I mean, “What do you want? Whatever you want.”

He snorted. “I got what I wanted. Revenge.”

Like The Count of Monte Cristo. That’s the last time I recommended that book to anyone. “Against who?”

“D177, of course,” he said. “What are you, retarded?”

I swallowed. My head felt worse. I was so dizzy. And the knots around my limbs weren’t budging. “Why did you want…revenge against us?”

“I thought you guys would fight back more. I heard about what you did to that kid last semester.”

Micah? “Fight back?”

“But you’re all such pussies. I can see why Dragon’s Head takes advantage of you.”

I fought to wrap my head around what he was saying. “I can’t fight…unconscious.” And tied up.

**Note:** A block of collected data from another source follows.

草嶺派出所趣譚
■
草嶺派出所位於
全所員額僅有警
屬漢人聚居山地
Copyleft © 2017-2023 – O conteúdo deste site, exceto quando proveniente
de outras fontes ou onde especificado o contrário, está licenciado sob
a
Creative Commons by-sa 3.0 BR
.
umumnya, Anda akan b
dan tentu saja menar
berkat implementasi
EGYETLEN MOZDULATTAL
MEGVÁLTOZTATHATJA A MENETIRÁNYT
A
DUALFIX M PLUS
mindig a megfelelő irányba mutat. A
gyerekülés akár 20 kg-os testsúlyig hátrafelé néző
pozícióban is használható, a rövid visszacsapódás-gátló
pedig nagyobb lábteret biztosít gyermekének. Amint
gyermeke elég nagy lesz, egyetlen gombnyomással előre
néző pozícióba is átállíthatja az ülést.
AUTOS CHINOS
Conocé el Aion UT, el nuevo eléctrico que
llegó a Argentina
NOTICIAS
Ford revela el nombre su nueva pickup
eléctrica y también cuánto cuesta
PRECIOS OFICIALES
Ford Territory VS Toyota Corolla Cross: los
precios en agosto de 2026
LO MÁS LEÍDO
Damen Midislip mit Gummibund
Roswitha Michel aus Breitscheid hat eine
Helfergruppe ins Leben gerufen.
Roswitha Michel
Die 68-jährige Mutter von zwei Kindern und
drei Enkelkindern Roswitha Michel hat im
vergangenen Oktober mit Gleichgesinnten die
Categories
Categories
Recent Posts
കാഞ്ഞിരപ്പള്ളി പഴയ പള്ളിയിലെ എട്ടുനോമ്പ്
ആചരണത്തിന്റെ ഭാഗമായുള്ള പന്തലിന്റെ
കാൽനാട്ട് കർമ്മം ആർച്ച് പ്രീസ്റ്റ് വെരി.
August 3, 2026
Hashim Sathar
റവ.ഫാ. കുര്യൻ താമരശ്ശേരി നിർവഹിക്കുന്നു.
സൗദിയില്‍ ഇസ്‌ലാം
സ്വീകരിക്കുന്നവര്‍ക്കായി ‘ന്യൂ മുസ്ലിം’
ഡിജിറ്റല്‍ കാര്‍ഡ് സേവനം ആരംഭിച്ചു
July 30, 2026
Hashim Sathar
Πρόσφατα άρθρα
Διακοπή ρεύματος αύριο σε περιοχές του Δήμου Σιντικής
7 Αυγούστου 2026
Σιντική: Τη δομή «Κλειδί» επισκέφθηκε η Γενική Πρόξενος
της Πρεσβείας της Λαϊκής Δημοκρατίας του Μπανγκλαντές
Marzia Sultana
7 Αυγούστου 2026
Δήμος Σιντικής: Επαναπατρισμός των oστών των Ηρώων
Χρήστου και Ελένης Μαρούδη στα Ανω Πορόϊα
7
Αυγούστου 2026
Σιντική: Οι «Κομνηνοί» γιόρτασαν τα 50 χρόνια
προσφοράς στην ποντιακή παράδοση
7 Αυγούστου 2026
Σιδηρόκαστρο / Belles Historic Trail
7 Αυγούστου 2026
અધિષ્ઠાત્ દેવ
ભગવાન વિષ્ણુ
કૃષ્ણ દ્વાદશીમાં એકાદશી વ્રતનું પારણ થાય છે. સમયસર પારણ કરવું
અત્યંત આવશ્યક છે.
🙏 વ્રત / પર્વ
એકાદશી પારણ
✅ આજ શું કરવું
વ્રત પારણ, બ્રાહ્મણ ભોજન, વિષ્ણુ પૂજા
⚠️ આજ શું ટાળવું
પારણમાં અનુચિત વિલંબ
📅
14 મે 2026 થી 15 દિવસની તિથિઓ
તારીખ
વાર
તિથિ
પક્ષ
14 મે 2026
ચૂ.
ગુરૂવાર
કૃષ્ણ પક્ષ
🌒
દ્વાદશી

Okay, my feet were definitely looser now.

“Against the pranks I pulled.”

I blinked, slowly. My head felt so heavy, so fragile. “You did the cabin.”

“And the drinks last night.” He sounded proud. “No one even guessed! That’s the part I’m no good at. Half the time, people don’t even notice. Like last night, when I short-sheeted all of the boys’ beds. No one even mentioned it at breakfast. Do you think they slept on top of their sheets?”

Likely. But I was still a step behind him. “The drinks?”

“It wasn’t food poisoning,” Darren said. “It was ipecac syrup. I read about it once on the Internet, but I never saw it before until we got here.”

Ipecac? Did people even make that anymore? Gross. Only on some backward, out of the way island like Cavador.

“That’s how I knew you didn’t get sick. You didn’t have any of the pitcher I made.”

And neither had he. So he’d been faking in his bed last night. And he’d already drugged the Diggers once, and gotten away with it.

“This is why I would join a society like Dragon’s Head instead. From what I hear, their pranks are so much better.”

Their pranks were pranks. Crickets and sodas and library fines. Darren could have really hurt us. Maybe he already had. But the more he talked, the more I doubted he’d done anything untoward to me while I’d been unconscious. He really thought this was equal to Dragon’s Head’s attacks. He sincerely believed that drugging and kidnapping a woman was no different than short-sheeting a couple of bunk beds. “Maybe that’s what’s going on now,” I said, weighing my words carefully. “Maybe the Diggers just don’t know that this is a…prank.”

“I’m thinking that, too,” Darren said, his voice as casual as if he were remarking on climate change.

“Darren,” I said. “Let’s go back. I think I’m really sick. Please? Just untie me and I’ll help you row back to Cavador. It will go much more quickly if we each take an oar.”